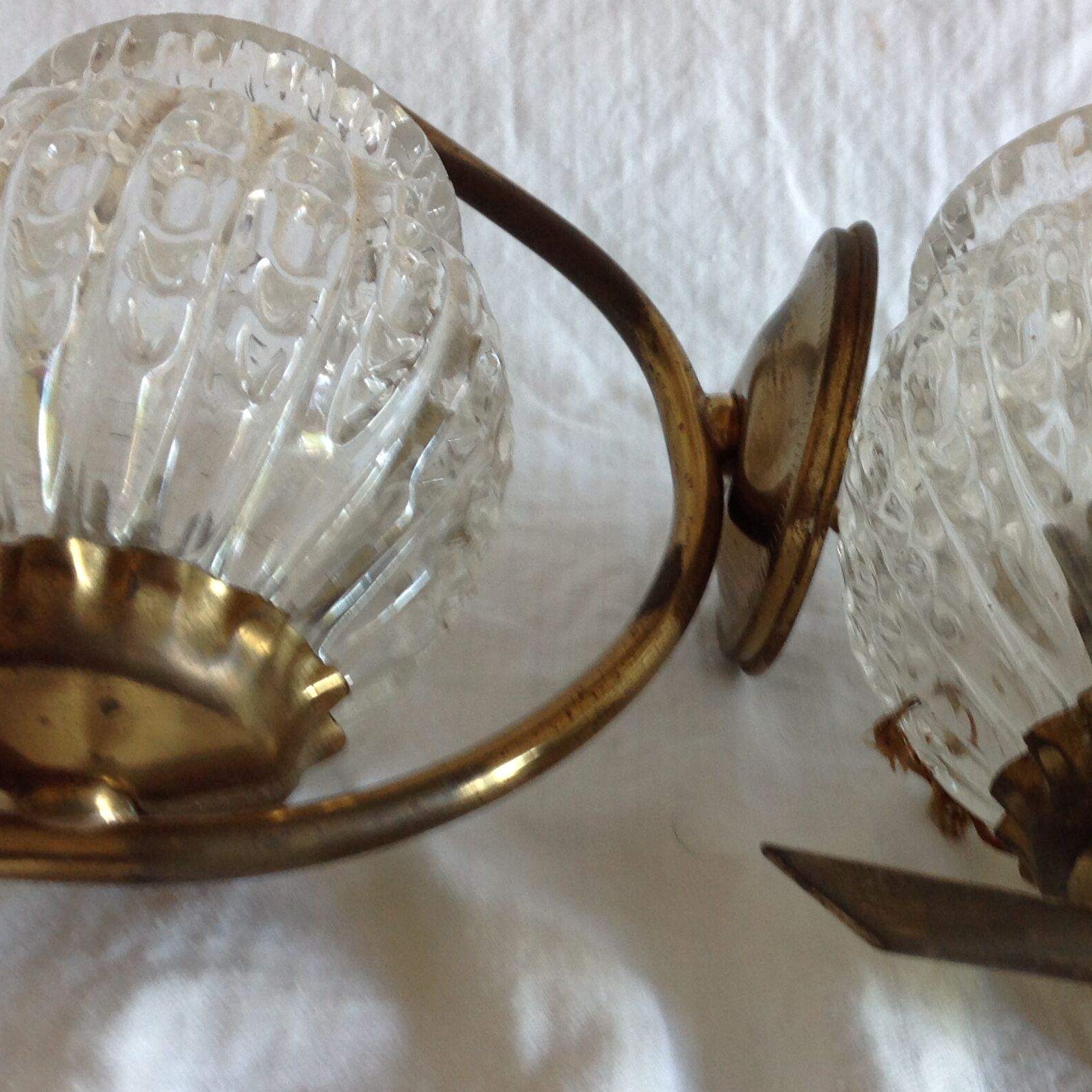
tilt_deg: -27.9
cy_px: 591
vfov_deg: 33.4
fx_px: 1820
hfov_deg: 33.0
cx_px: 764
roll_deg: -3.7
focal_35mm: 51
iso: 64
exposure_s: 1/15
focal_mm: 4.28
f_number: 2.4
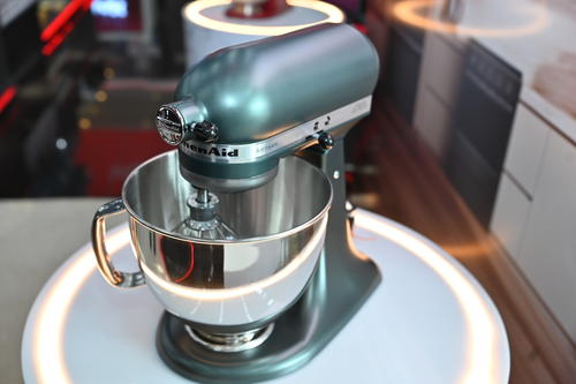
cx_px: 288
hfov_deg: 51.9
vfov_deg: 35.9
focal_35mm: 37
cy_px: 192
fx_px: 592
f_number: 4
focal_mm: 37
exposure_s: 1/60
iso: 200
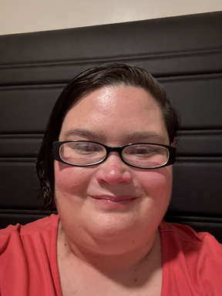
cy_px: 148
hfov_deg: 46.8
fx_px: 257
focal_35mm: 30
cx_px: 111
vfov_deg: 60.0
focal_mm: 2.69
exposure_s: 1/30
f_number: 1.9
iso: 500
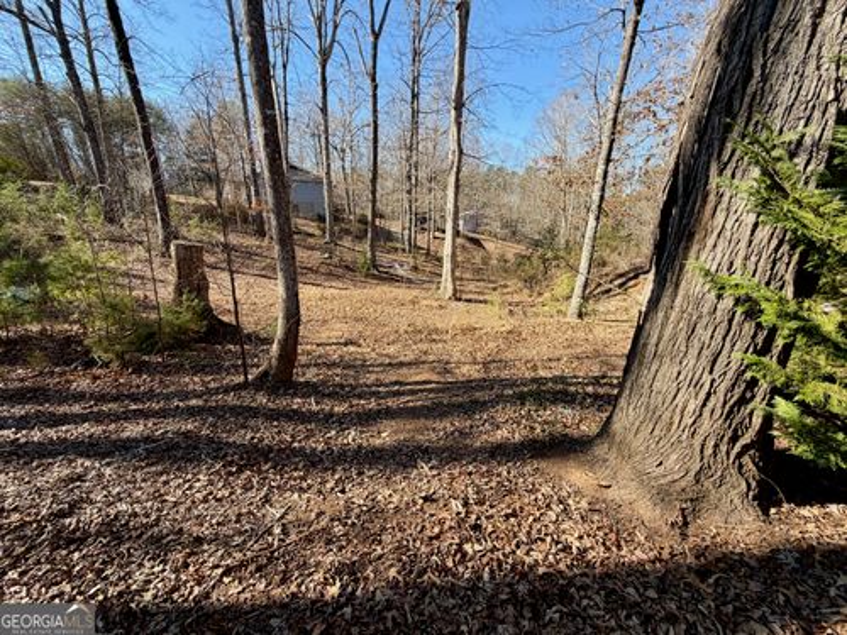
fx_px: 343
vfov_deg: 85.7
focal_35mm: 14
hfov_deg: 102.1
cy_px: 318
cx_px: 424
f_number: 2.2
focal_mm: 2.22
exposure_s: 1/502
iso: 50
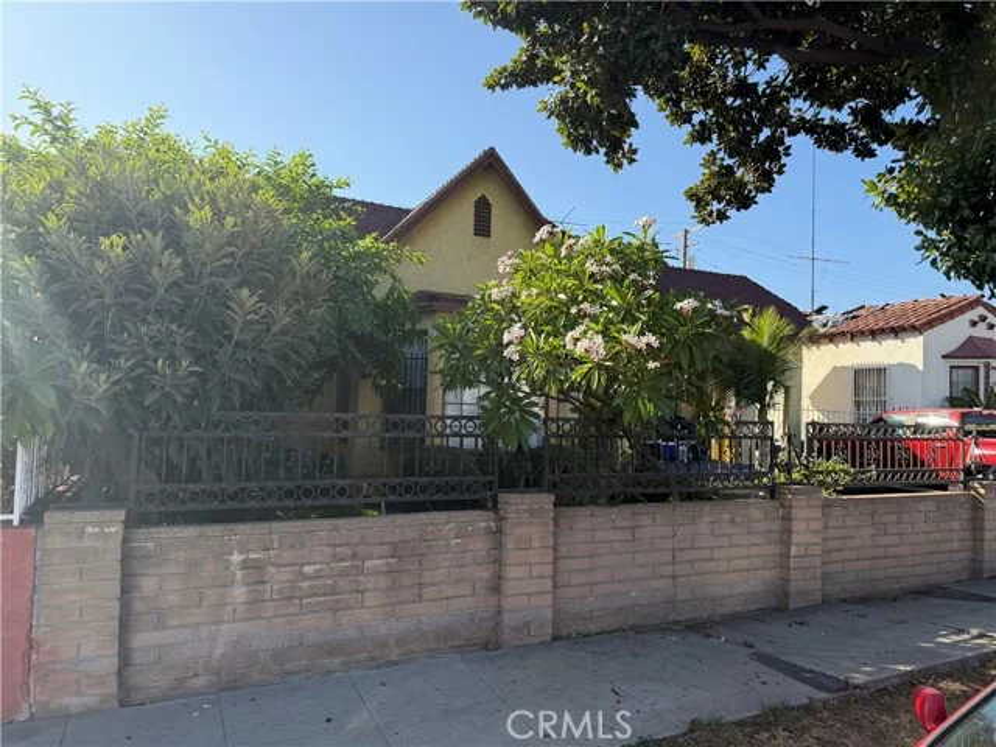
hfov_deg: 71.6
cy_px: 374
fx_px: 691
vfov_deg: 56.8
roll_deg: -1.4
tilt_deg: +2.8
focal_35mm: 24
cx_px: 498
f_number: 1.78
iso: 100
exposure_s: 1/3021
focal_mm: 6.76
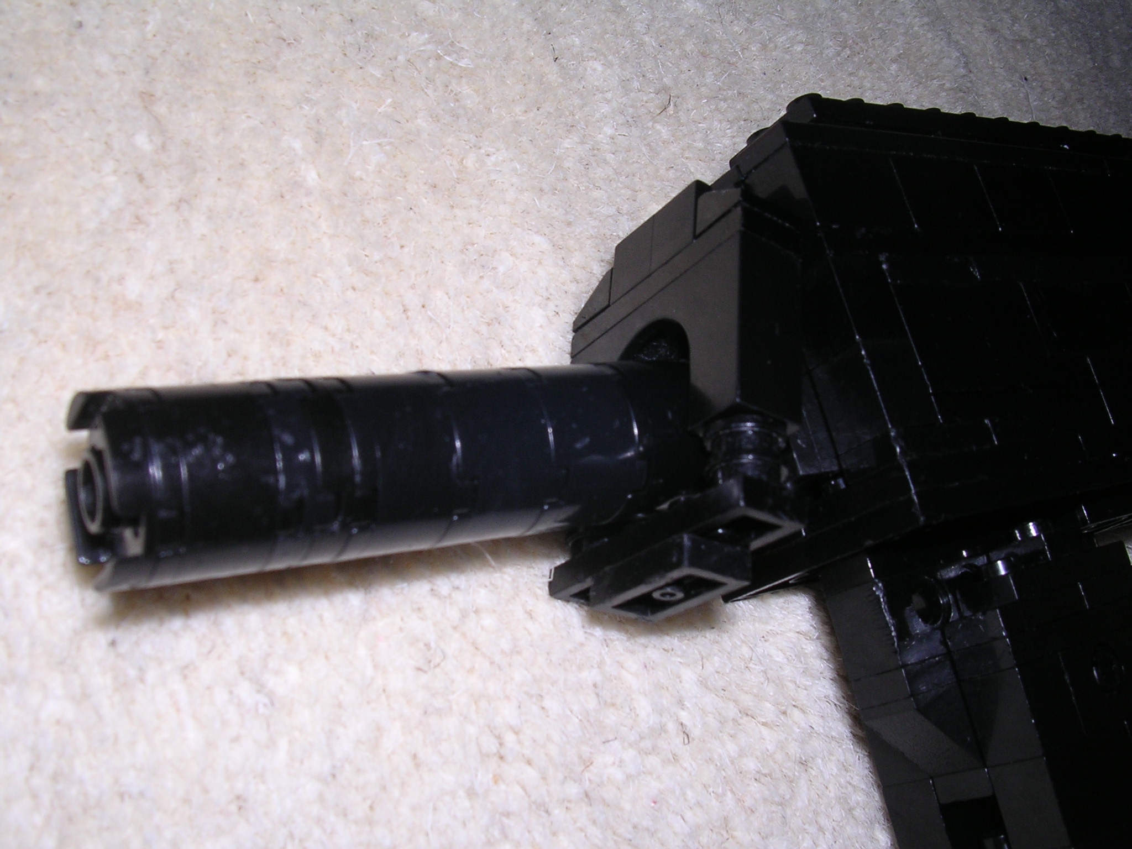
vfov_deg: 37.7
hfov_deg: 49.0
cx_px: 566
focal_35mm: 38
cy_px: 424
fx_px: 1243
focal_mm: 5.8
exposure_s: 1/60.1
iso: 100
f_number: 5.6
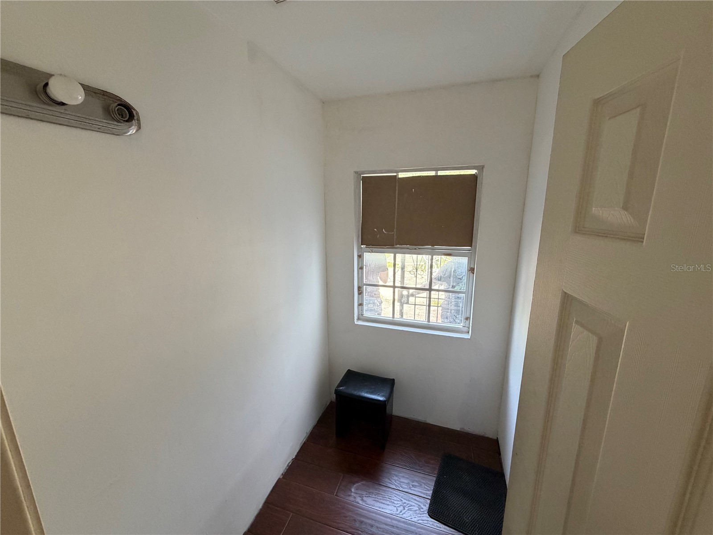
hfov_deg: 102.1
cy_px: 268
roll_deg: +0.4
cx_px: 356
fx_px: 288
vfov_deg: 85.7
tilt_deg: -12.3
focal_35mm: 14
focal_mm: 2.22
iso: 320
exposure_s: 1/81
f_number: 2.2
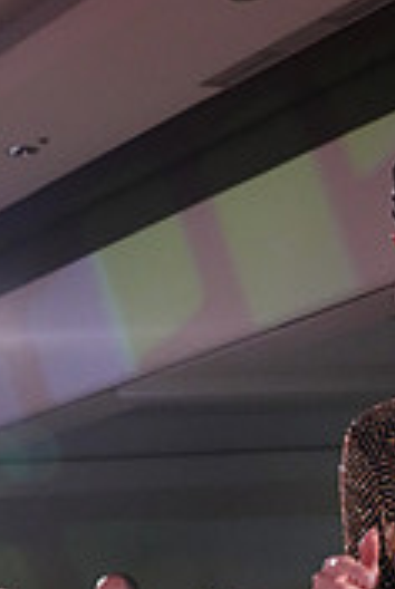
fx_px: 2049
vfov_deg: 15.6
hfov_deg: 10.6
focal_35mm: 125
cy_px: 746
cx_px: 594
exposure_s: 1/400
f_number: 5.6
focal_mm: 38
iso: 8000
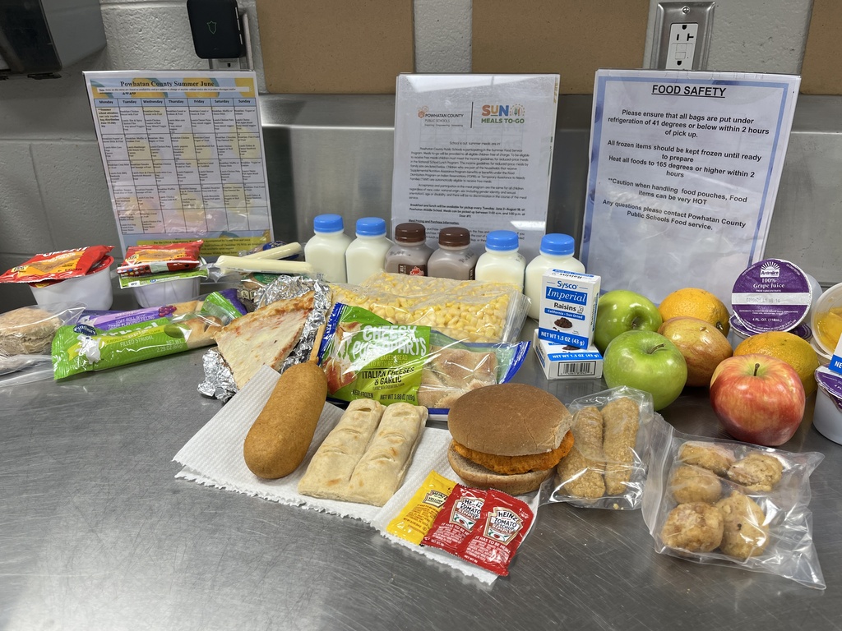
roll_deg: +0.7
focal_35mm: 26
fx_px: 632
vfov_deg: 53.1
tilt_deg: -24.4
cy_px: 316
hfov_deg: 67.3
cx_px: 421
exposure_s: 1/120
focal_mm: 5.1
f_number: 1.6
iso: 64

━━━━━━━━━━━━━━━━━━━━━━━━━━━━━━

■ **EXERCISE DESCRIPTION**: An unchanged copy of the listing, with no pictures, should be returned.

■ **TASK ANSWER**:
tilt_deg: -27.9
cy_px: 591
vfov_deg: 33.4
fx_px: 1820
hfov_deg: 33.0
cx_px: 764
roll_deg: -3.7
focal_35mm: 51
iso: 64
exposure_s: 1/15
focal_mm: 4.28
f_number: 2.4
cx_px: 288
hfov_deg: 51.9
vfov_deg: 35.9
focal_35mm: 37
cy_px: 192
fx_px: 592
f_number: 4
focal_mm: 37
exposure_s: 1/60
iso: 200
cy_px: 148
hfov_deg: 46.8
fx_px: 257
focal_35mm: 30
cx_px: 111
vfov_deg: 60.0
focal_mm: 2.69
exposure_s: 1/30
f_number: 1.9
iso: 500
fx_px: 343
vfov_deg: 85.7
focal_35mm: 14
hfov_deg: 102.1
cy_px: 318
cx_px: 424
f_number: 2.2
focal_mm: 2.22
exposure_s: 1/502
iso: 50
hfov_deg: 71.6
cy_px: 374
fx_px: 691
vfov_deg: 56.8
roll_deg: -1.4
tilt_deg: +2.8
focal_35mm: 24
cx_px: 498
f_number: 1.78
iso: 100
exposure_s: 1/3021
focal_mm: 6.76
vfov_deg: 37.7
hfov_deg: 49.0
cx_px: 566
focal_35mm: 38
cy_px: 424
fx_px: 1243
focal_mm: 5.8
exposure_s: 1/60.1
iso: 100
f_number: 5.6
hfov_deg: 102.1
cy_px: 268
roll_deg: +0.4
cx_px: 356
fx_px: 288
vfov_deg: 85.7
tilt_deg: -12.3
focal_35mm: 14
focal_mm: 2.22
iso: 320
exposure_s: 1/81
f_number: 2.2
fx_px: 2049
vfov_deg: 15.6
hfov_deg: 10.6
focal_35mm: 125
cy_px: 746
cx_px: 594
exposure_s: 1/400
f_number: 5.6
focal_mm: 38
iso: 8000
roll_deg: +0.7
focal_35mm: 26
fx_px: 632
vfov_deg: 53.1
tilt_deg: -24.4
cy_px: 316
hfov_deg: 67.3
cx_px: 421
exposure_s: 1/120
focal_mm: 5.1
f_number: 1.6
iso: 64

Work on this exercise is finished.